▶ _EXERCISE GOAL_
Retype the data below exactly; skip every image.

▶ _GIVEN MATERIAL_
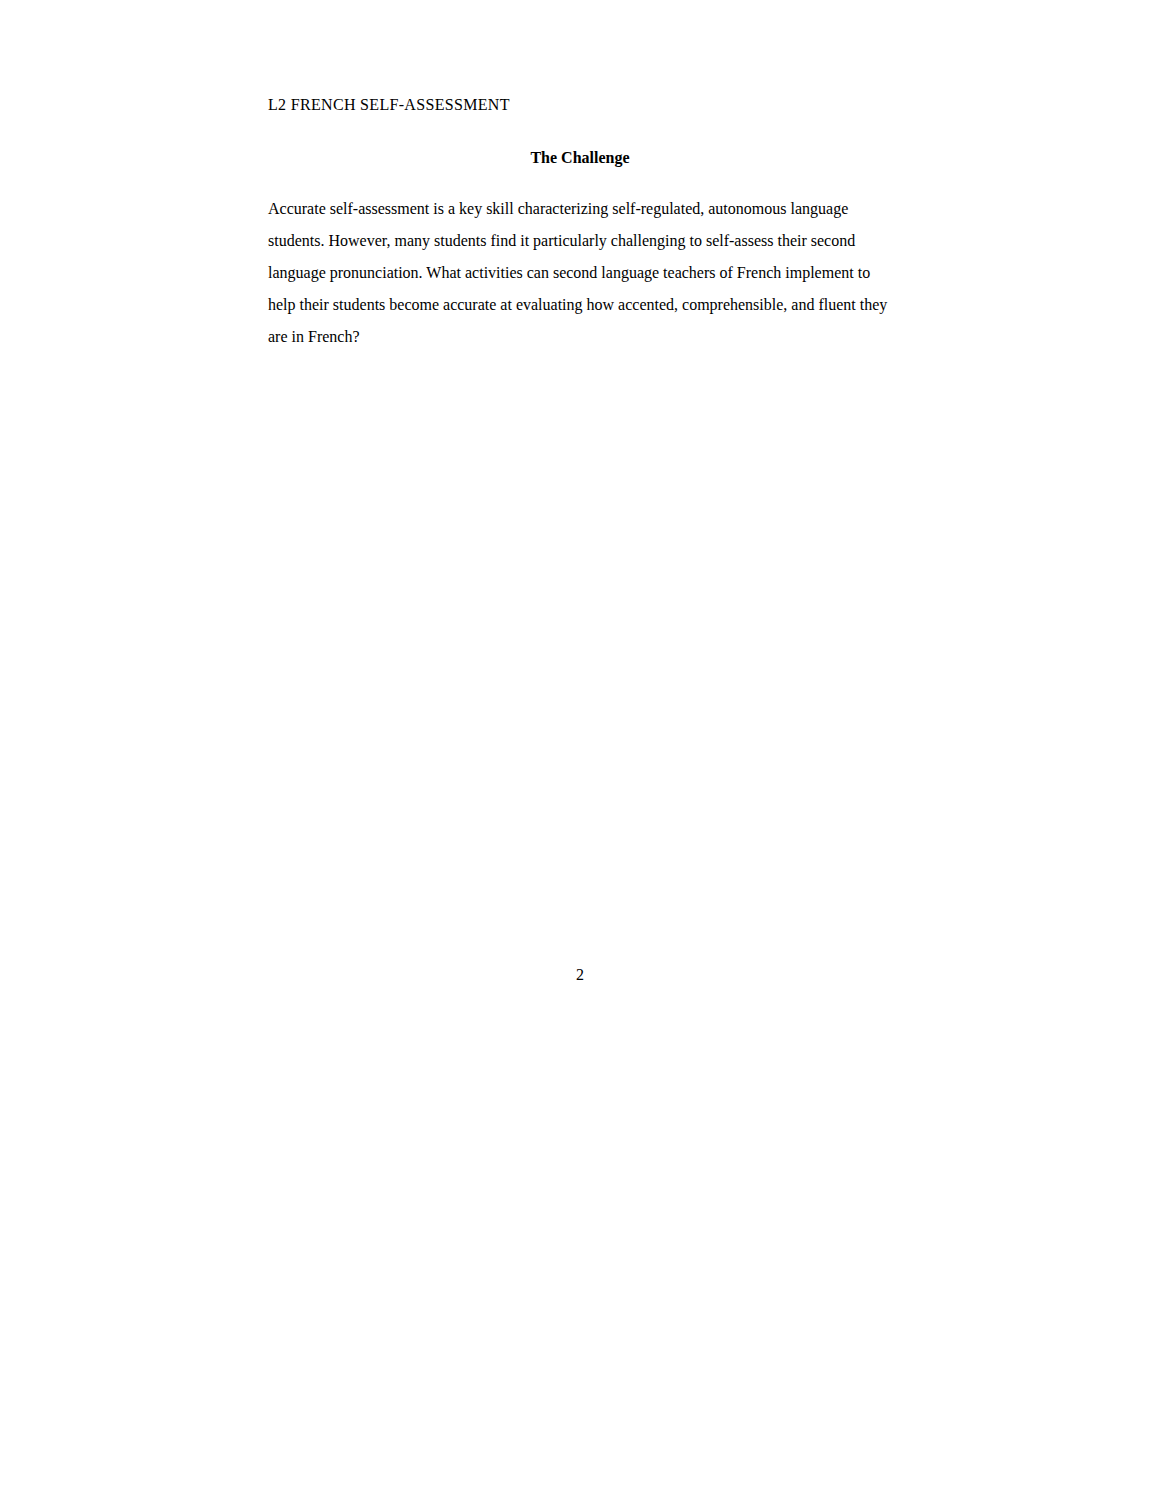L2 FRENCH SELF-ASSESSMENT
The Challenge
Accurate self-assessment is a key skill characterizing self-regulated, autonomous language students. However, many students find it particularly challenging to self-assess their second language pronunciation. What activities can second language teachers of French implement to help their students become accurate at evaluating how accented, comprehensible, and fluent they are in French?
2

▶ _TASK RESULT_
L2 FRENCH SELF-ASSESSMENT
The Challenge
Accurate self-assessment is a key skill characterizing self-regulated, autonomous language students. However, many students find it particularly challenging to self-assess their second language pronunciation. What activities can second language teachers of French implement to help their students become accurate at evaluating how accented, comprehensible, and fluent they are in French?
2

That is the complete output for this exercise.